BERLIN — Investigators said on Monday that 18th-century state treasures of “priceless cultural significance” have been stolen in a heist from a museum in the eastern German city of Dresden.
The interior minister of the German federal state of Saxony, Roland Wöller, called the incident an “attack on the cultural identity of all Saxons.”
Early Monday morning, at least two thieves broke into the Green Vault — one of Germany’s most well-known historic museums — breaking down shatterproof glass and specifically targeting a display case holding three sets of jewels dating from the era of Augustus the Strong, a Saxon leader during the 18th century who amassed vast amounts of treasures.
Authorities were unable to say if all parts of the targeted sets had been stolen, as they are composed of about 100 distinct elements.
A senior official for the federal state’s art collections, Marion Ackermann, said the targeted jewels were unique and impossible to replace.

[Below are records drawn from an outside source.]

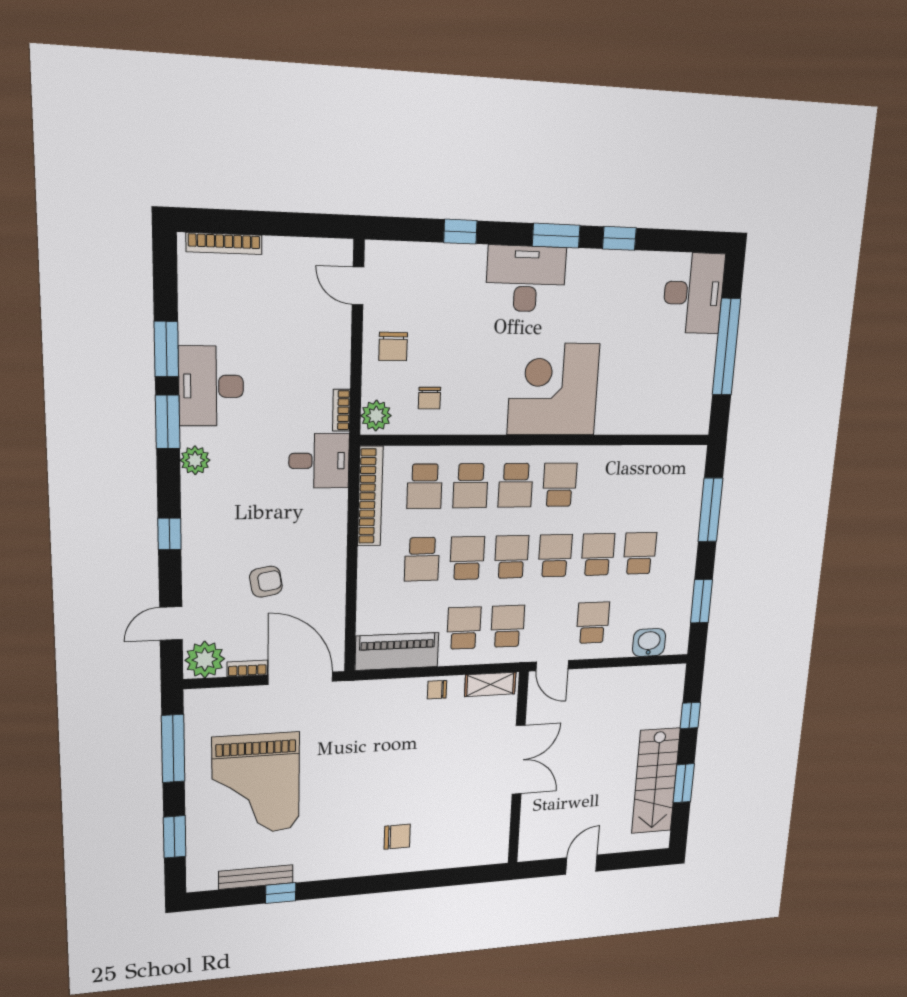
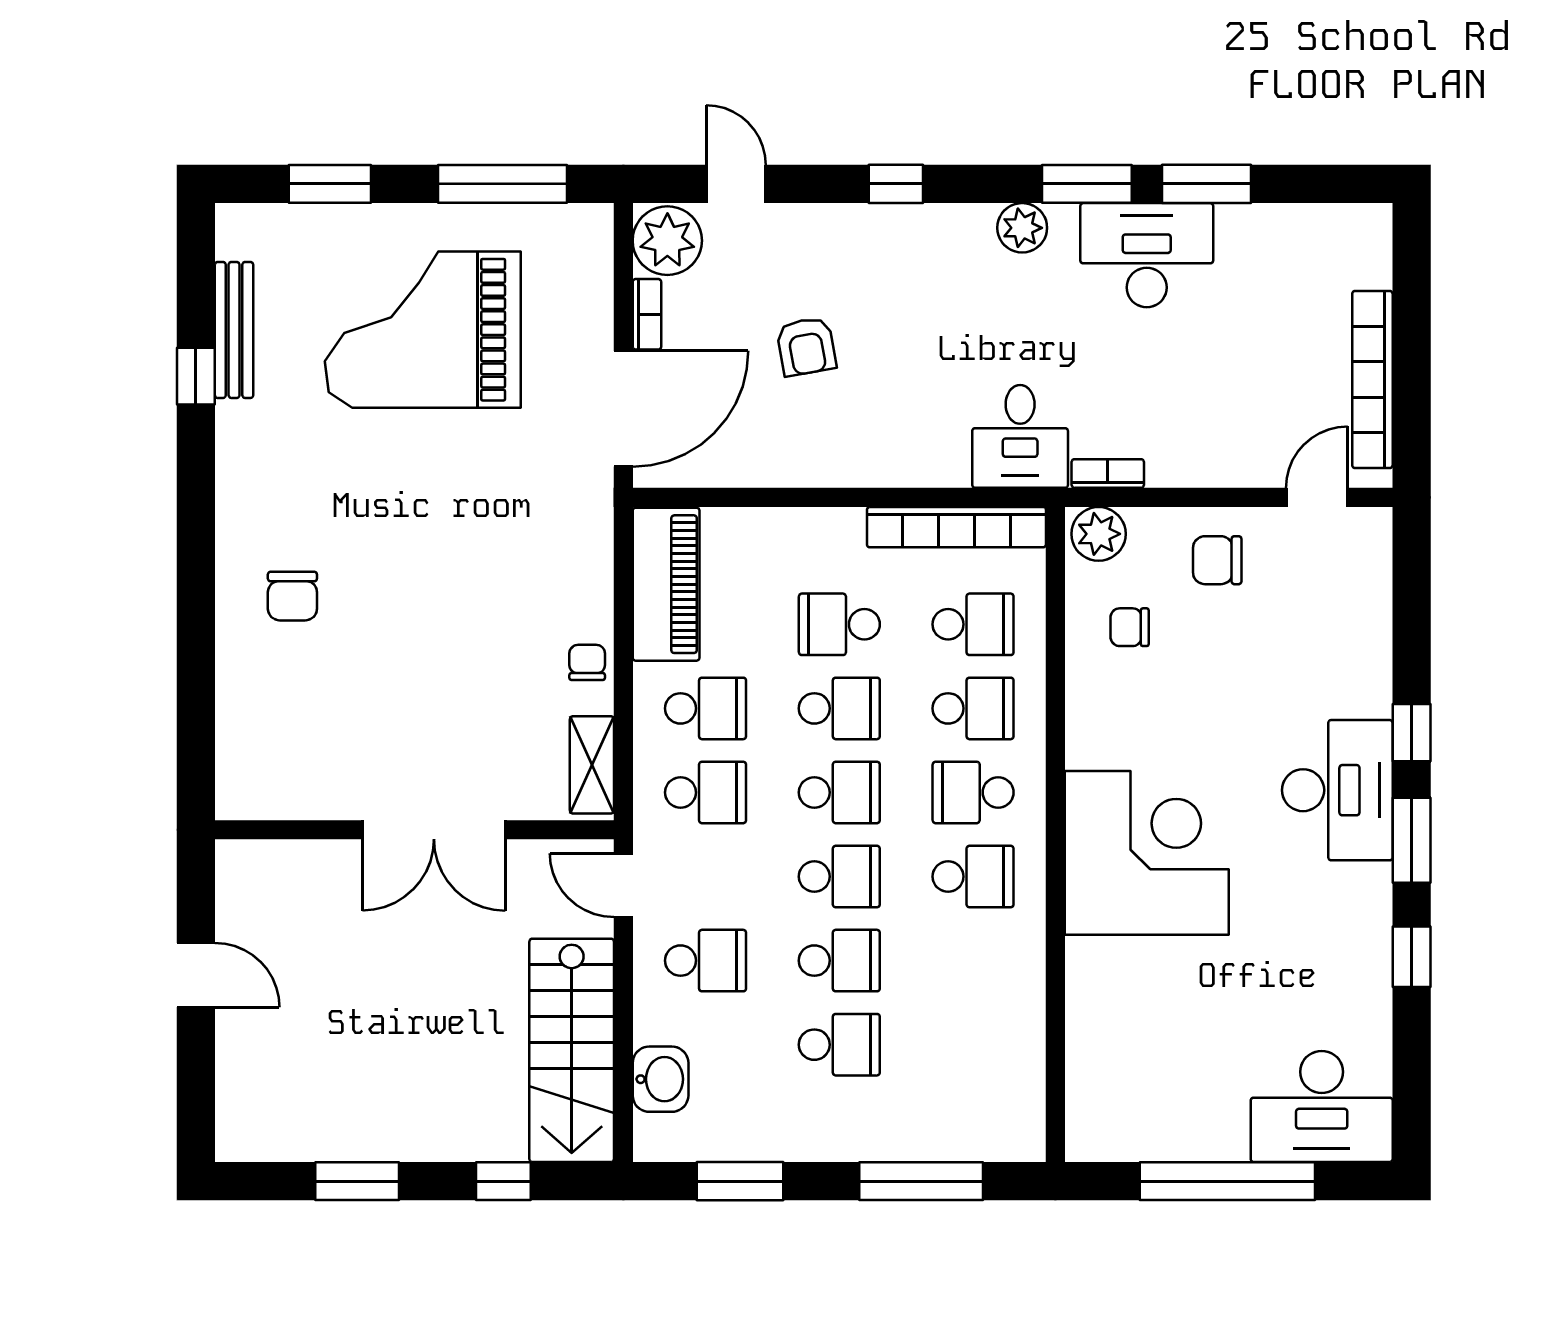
window: (460, 232) -> (1412, 733), moved
bookcase: (224, 244) -> (1372, 379), moved, width x1.48, depth x1.31
school desk: (425, 486) -> (973, 624), turned 180
school desk: (471, 486) -> (973, 708), turned 180
door: (552, 666) -> (623, 885), hinge flipped
stairs: (656, 781) -> (572, 1050), moved, turned -90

Art historian Dirk Syndram described them as a “world heritage.”
German authorities hope the jewels’ uniqueness would prevent the thieves from being able to sell them.
When police officers arrived at the museum around 5 a.m. on Monday, the thieves already appeared to have fled, and no suspects had been identified by Monday afternoon.
Investigators are also probing whether a power outage at a nearby square and the burning of a nearby car are connected to the heist.
The theft appears to constitute one of the biggest post-World War II thefts of cultural artifacts in Germany, even though officials hesitated on Monday to put a financial value on the targeted items.
Earlier this year, four men went on trial for allegedly stealing a massive gold coin weighing 220 pounds from Berlin’s Bode Museum in 2017. According to prosecutors, the thieves had rolled the coin away over railway tracks, using a wheelbarrow and a skateboard.